• _Tasks for this exercise_
A - In the article about the interrupted Yale production of "In The Heights," to what time was the final performance moved?
B - Write a continuation of the article about the interrupted Yale production of "In The Heights," picking up after its final sentence.

• _Selected excerpt_
— Start —
Paloma Vigil, Contributing Photographer

A Yale production of Tony-winning musical “In The Heights” was interrupted mid-scene and told to shut down on Thursday night.

The show — which began at 9:00 p.m. on Dec. 1 in Pauli Murray College’s Lighten Theater — was on track to run over the 11:00 p.m. start of residential college quiet hours. Despite email permission from the Murray Head of College Office to “go over a bit,” the Lighten Theater Manager, a student employee of Yale Undergraduate Production, turned on all theater lights at promptly 11 p.m. and announced that the show needed to stop.  The show was around 10-15 minutes from concluding. 

After an 11-minute discussion between the Lighten Theater Manager, the show stage manager and the director, Erick López ’24, the cast was told they could complete the show without an orchestra, microphones or clapping. They finished the rest of the musical a cappella and ended around 11:35, two cast members told the News.

“We were shut down during a show where we sing about being stripped of our power to be heard,” Isabella Walther-Meade ’25, another lead who plays the character of Vanessa, wrote. “Being forced to finish the show with no mics, orchestra, or applause was a total slap in the face to everybody involved. It felt like a purposeful humiliation for absolutely no reason.”

The Lighten Theater Manager did not respond to requests for comment.

The themes of “In The Heights” — Latinx communities and their efforts to pursue their dreams in the face of adversity — made the interruption particularly hurtful, according to members of the cast.

Students involved in the production said that the interruption was frustrating since they had received permission to run over curfew. For many, the frustration was amplified given that the show is the only majority-Latinx theater performance of the semester — leading some to question if similar treatment would be given to a predominantly white production.

“In the Heights is the only production on campus this semester that is a direct homage to the Latiné community; it is a celebration of community, resistance, and love,” assistant director Montse Rodriguez ’25 wrote to the News. “Would this have happened if the show was ‘Hello, Dolly?’ Just something to consider.”

One of the News’ staff reporters, Paloma Vigil, plays Camila Rosario as part of the “In The Heights” cast

The three remaining shows scheduled for this weekend are still set to continue. In response to Thursday’s events, however, the team decided to move up their final performance from Saturday at 9 p.m. to 8:30 p.m. to reduce the potential of running into quiet hours.
— End —
• _Raw records_
— Start —
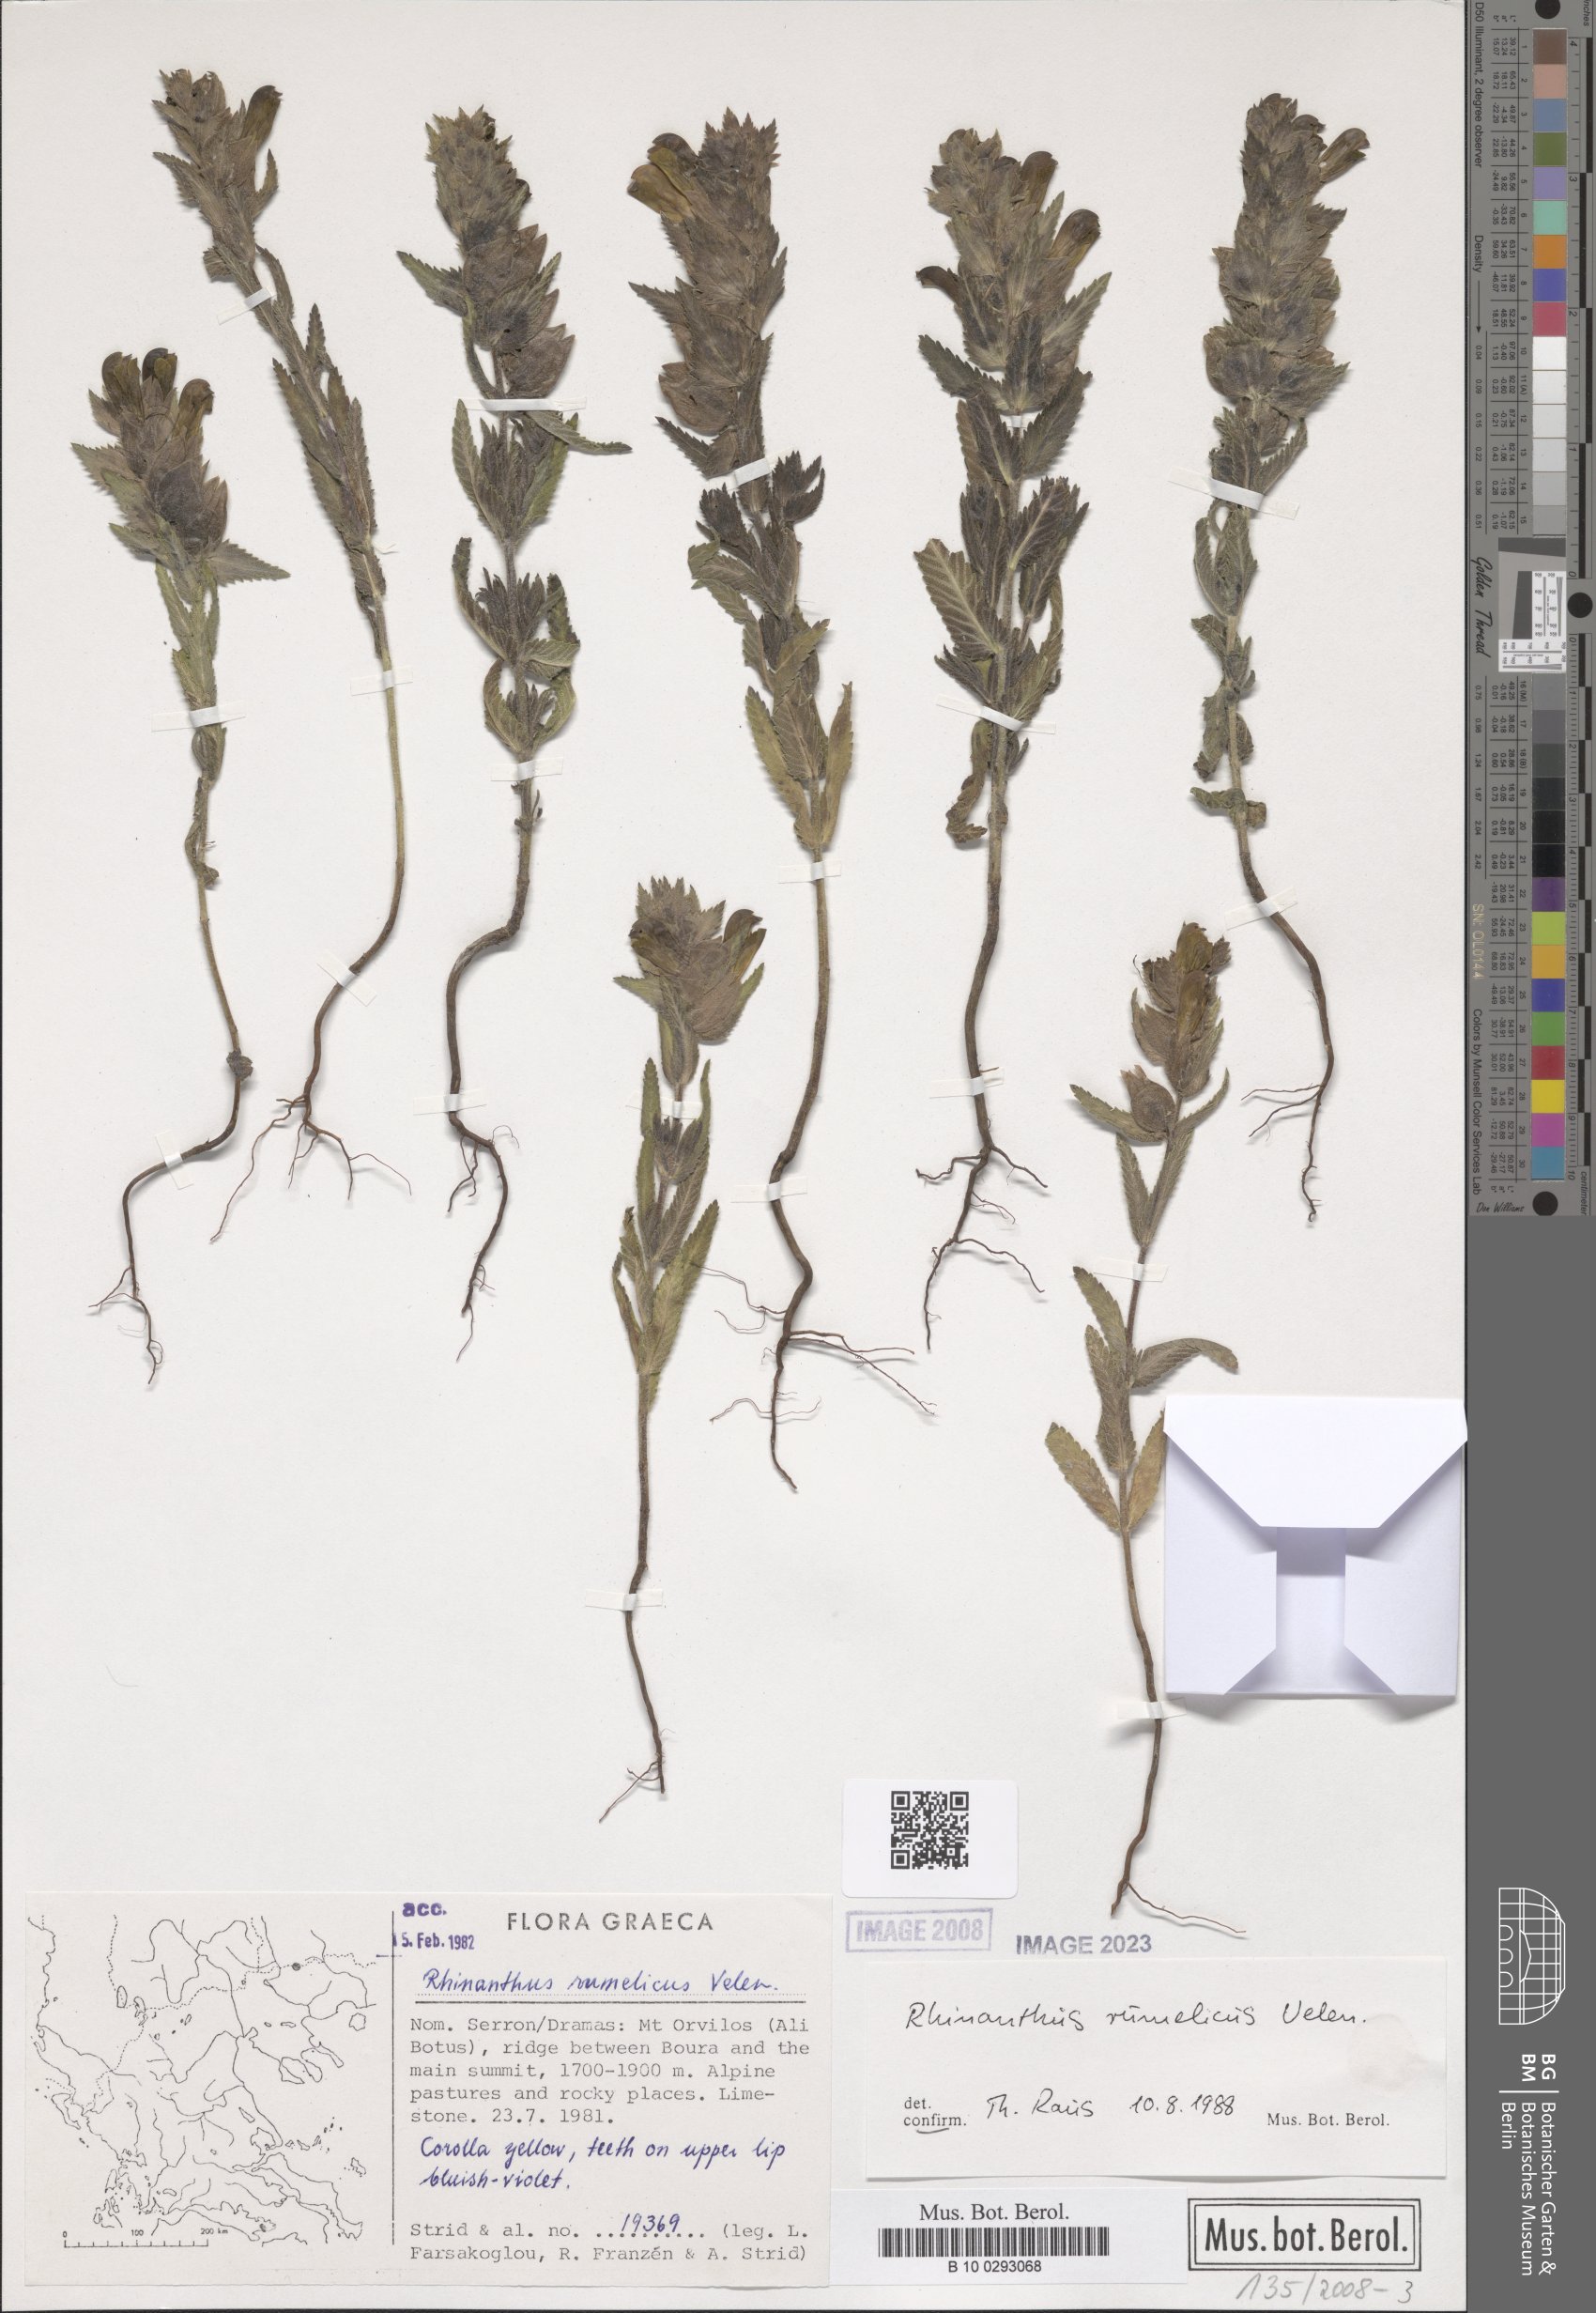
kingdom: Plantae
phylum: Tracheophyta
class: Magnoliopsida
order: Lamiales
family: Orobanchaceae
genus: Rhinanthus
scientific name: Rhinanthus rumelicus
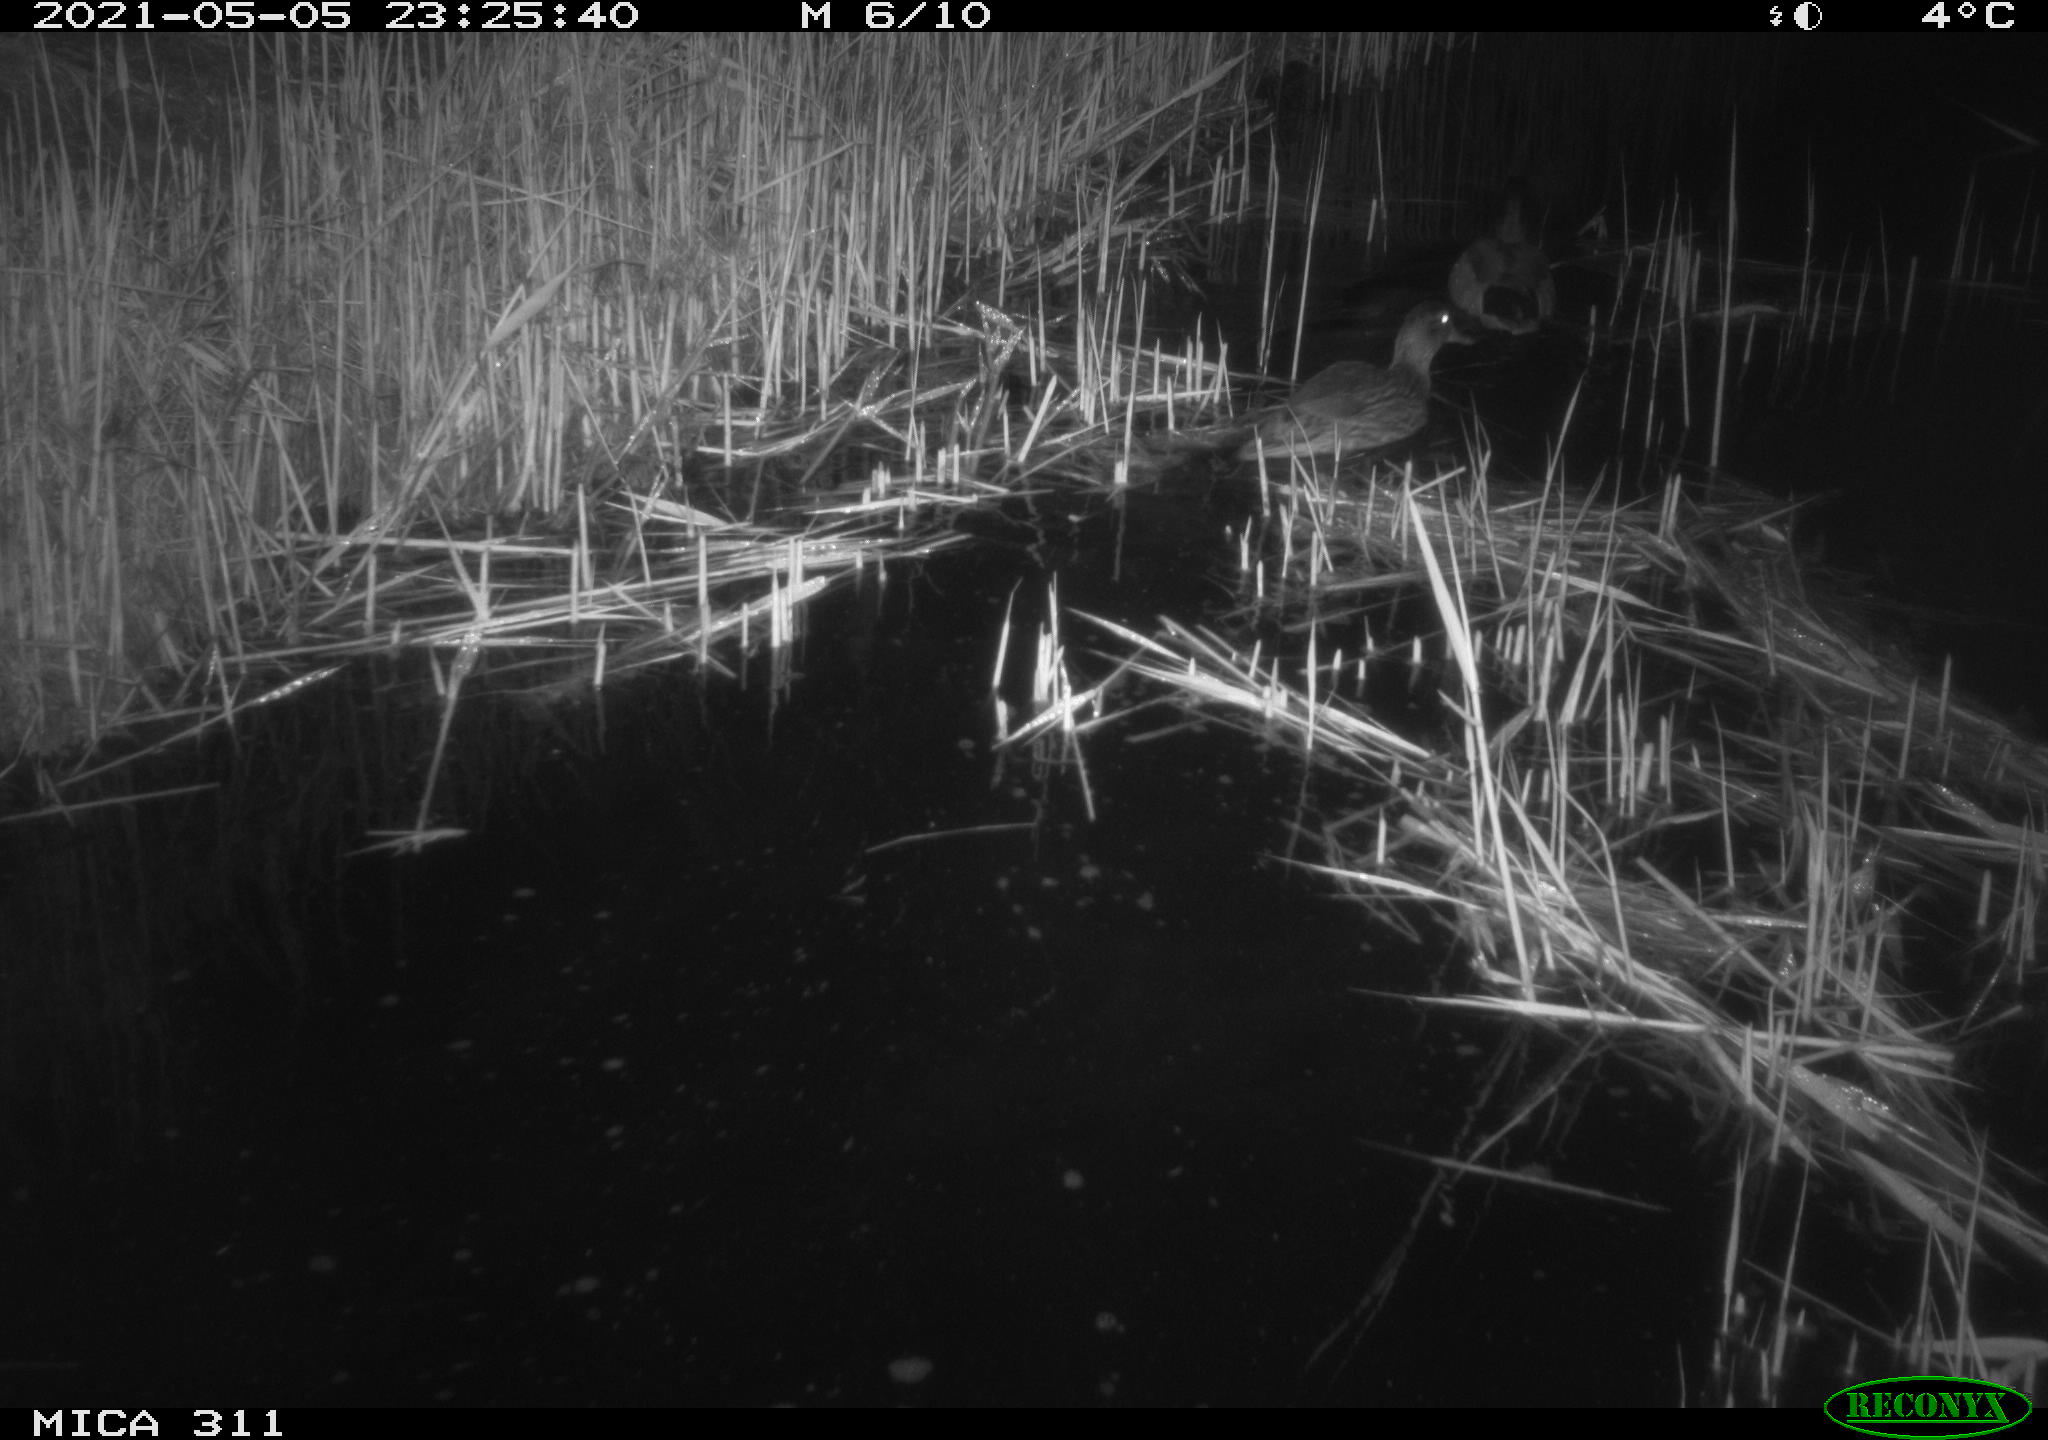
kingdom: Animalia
— End —
• _The replies_
A - 8:30 p.m. on Saturday, moved up from 9 p.m.

B -
Initially, the five “In The Heights” showings were scheduled for Dec. 1 at six p.m., Dec. 1 at 10 p.m., Dec. 3 at 12 p.m., Dec. 3 at 4 p.m. and Dec. 3 at 9 p.m. According to emails obtained by the News between Pauli Murray Operations Manager Melissa Jungeblut and López, Jungeblut first reached out to López on Nov. 17, informing him that a show start-time of 10 p.m. violated the Lighten Theater’s curfew for shows as well as flagging the general 11 p.m. cutoff time.

In response, on Nov. 18, López notified Jungeblut that the 10 p.m. showtime had been moved up to 9 p.m. On Nov. 23, López offered to move the Dec. 1 nine o’clock show up by 15 to 30 minutes. In a response on the same day, Jungeblut told him starting at 9 p.m. would be fine.

“I trust that you and your cast will do your best to finish by 11,” Jungeblut wrote in her Nov. 23 email to López. “If you happen to go over a bit, I will just notify the residents above that space that this may happen. You are okay starting at 9.”

Jungeblut did not immediately provide comment to the News on this incident.

In an email to the News, Murray Head of College Tina Lu wrote that the situation involved “a lot of well-intentioned people and some crossed wires.”

“As I understand it, what happened is this: there was a lapse of communication between Pauli Murray’s Operations Manager and the theater managers,” Lu wrote. “They usually work in close collaboration, but she was taking a very very well deserved vacation (of more than a week) after working hard hours for the last year, and she’s the central node of communication between the performers and the theater managers.”

Lu added that the theater managers tend to “err on the side of care” when it comes to keeping the theater quiet at night, as it is in close proximity to faculty apartments where some families with young children live.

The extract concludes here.